Foto: Getty Images/AFP/K. Kudrayavtsev
Pyotr Verzilov
Em 2018, o ativista russo-canadense Pyotr Verzilov ficou em estado grave após ter sido supostamente envenenado em Moscou. Tudo aconteceu logo após ele ter dado uma entrevista na TV criticando o sistema jurídico russo. Verzilov, porta-voz não oficial da banda Pussy Riot, foi transferido para um hospital em Berlim, onde os médicos disseram ser "muito provável" que ele tenha sido envenenado.
Foto: picture-alliance/dpa/Tass/A. Novoderezhkin
Sergei Skripal
Também em 2018, Sergei Skripal, um ex-espião russo de 66 anos, foi encontrado inconsciente num banco do lado de fora de um shopping na cidade britânica de Salisbury após ser exposto ao agente nervoso Novichok. Na época, o porta-voz de Moscou, Dmitry Peskov, chamou a situação de "trágica" e disse que não tinha "informações sobre qual poderia ser a causa" do incidente. Skripal sobreviveu ao ataque.
Foto: picture-alliance/dpa/Tass
Kim Jong Nam
O meio-irmão do ditador norte-coreano, Kim Jong Un, foi morto em 13 de fevereiro de 2018 no aeroporto de Kuala Lumpur, depois que duas mulheres supostamente espalharam o agente químico nervoso VX em seu rosto. Num tribunal da Malásia, foi revelado que Kim Jong Nam carregava uma dúzia de frascos de antídoto para o agente nervoso mortal VX em sua mochila no momento do ataque.
────────────────
• **INSTRUÇÕES DA TAREFA**
Reproduza integralmente, sem nenhuma alteração, o texto sobre casos de envenenamento. As linhas são um material à parte, independente do texto.

• **DADOS DE ENTRADA**
────────────────
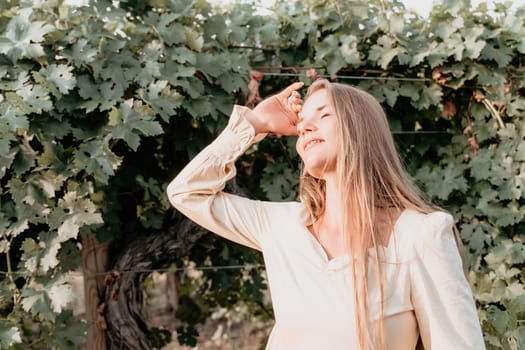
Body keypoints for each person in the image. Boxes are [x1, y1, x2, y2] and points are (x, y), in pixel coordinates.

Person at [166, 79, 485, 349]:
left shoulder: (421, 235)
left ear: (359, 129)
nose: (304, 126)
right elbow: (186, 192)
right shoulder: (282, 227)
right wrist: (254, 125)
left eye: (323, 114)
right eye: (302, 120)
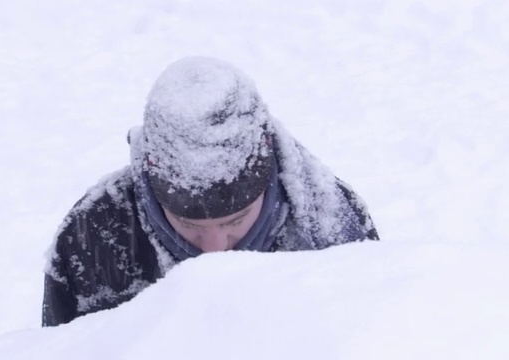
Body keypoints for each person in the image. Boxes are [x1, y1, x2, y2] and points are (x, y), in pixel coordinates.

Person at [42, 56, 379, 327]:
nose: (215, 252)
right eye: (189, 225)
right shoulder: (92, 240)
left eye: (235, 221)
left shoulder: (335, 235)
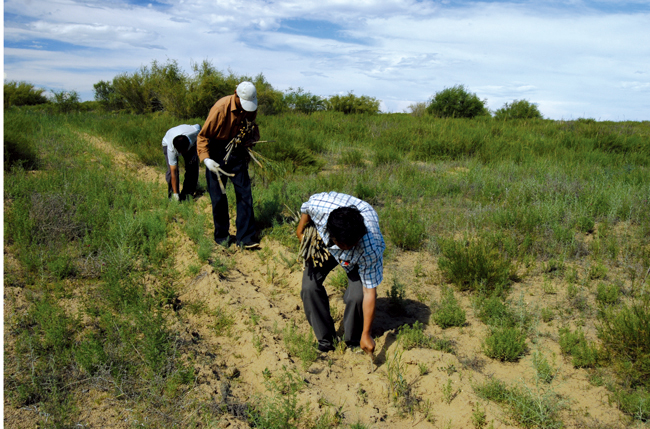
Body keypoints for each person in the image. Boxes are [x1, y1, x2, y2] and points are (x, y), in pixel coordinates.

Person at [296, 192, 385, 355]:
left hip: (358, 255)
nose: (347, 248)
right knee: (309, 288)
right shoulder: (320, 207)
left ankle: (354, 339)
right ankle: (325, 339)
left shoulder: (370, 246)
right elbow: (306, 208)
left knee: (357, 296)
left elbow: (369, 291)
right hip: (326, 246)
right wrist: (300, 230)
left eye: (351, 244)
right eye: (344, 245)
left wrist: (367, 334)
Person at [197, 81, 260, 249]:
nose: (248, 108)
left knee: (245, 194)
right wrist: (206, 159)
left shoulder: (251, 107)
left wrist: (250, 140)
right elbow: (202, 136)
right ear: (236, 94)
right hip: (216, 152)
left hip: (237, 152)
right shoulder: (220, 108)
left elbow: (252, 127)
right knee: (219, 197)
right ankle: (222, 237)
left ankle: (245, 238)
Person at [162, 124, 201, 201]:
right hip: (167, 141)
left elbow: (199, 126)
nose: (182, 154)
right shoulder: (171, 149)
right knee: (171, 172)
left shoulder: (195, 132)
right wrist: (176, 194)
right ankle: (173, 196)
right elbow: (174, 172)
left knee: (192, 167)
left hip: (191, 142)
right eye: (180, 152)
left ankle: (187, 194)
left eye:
────────────────
• **RESPOSTA DO EXERCÍCIO**
Foto: Getty Images/AFP/K. Kudrayavtsev
Pyotr Verzilov
Em 2018, o ativista russo-canadense Pyotr Verzilov ficou em estado grave após ter sido supostamente envenenado em Moscou. Tudo aconteceu logo após ele ter dado uma entrevista na TV criticando o sistema jurídico russo. Verzilov, porta-voz não oficial da banda Pussy Riot, foi transferido para um hospital em Berlim, onde os médicos disseram ser "muito provável" que ele tenha sido envenenado.
Foto: picture-alliance/dpa/Tass/A. Novoderezhkin
Sergei Skripal
Também em 2018, Sergei Skripal, um ex-espião russo de 66 anos, foi encontrado inconsciente num banco do lado de fora de um shopping na cidade britânica de Salisbury após ser exposto ao agente nervoso Novichok. Na época, o porta-voz de Moscou, Dmitry Peskov, chamou a situação de "trágica" e disse que não tinha "informações sobre qual poderia ser a causa" do incidente. Skripal sobreviveu ao ataque.
Foto: picture-alliance/dpa/Tass
Kim Jong Nam
O meio-irmão do ditador norte-coreano, Kim Jong Un, foi morto em 13 de fevereiro de 2018 no aeroporto de Kuala Lumpur, depois que duas mulheres supostamente espalharam o agente químico nervoso VX em seu rosto. Num tribunal da Malásia, foi revelado que Kim Jong Nam carregava uma dúzia de frascos de antídoto para o agente nervoso mortal VX em sua mochila no momento do ataque.